PROBLEM DESCRIPTION: Your answer must be an exact transcription of the lines from the line with "Punionice za električna vozila" through the final line of the data.

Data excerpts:
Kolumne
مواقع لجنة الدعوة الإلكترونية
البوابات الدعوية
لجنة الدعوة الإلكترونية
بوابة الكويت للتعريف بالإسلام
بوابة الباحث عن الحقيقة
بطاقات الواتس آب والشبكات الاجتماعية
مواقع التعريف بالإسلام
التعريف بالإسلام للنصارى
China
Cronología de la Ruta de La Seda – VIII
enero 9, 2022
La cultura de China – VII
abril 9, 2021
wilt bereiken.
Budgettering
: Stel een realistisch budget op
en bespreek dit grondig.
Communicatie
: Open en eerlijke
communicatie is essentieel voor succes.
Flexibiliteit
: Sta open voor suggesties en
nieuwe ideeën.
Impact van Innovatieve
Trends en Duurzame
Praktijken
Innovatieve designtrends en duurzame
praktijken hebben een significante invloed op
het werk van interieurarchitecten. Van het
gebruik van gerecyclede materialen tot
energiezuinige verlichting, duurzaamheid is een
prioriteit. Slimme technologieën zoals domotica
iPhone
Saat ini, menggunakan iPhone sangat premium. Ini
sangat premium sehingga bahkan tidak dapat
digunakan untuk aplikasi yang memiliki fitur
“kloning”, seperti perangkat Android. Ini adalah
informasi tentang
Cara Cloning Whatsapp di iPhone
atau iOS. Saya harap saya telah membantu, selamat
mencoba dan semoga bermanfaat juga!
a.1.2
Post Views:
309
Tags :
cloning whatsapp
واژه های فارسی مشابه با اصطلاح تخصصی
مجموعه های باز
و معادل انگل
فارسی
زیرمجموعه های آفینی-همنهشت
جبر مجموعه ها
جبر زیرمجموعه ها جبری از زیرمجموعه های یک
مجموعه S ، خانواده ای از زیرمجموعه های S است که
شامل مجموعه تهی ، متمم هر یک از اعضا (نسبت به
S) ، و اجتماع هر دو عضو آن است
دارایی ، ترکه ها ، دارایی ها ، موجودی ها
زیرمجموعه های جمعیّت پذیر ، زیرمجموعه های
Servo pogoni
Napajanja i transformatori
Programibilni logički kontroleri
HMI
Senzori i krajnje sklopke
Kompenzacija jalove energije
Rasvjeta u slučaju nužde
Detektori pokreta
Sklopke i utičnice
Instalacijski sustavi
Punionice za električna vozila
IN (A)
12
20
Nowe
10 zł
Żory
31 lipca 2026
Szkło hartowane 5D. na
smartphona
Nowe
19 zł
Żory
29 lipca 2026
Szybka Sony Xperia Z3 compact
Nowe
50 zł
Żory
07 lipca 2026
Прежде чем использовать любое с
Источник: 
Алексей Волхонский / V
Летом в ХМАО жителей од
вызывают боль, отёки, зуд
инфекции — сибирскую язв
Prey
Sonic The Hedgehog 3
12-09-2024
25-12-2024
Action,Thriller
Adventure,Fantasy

FINAL ANSWER:
Punionice za električna vozila
IN (A)
12
20
Nowe
10 zł
Żory
31 lipca 2026
Szkło hartowane 5D. na
smartphona
Nowe
19 zł
Żory
29 lipca 2026
Szybka Sony Xperia Z3 compact
Nowe
50 zł
Żory
07 lipca 2026
Прежде чем использовать любое с
Источник: 
Алексей Волхонский / V
Летом в ХМАО жителей од
вызывают боль, отёки, зуд
инфекции — сибирскую язв
Prey
Sonic The Hedgehog 3
12-09-2024
25-12-2024
Action,Thriller
Adventure,Fantasy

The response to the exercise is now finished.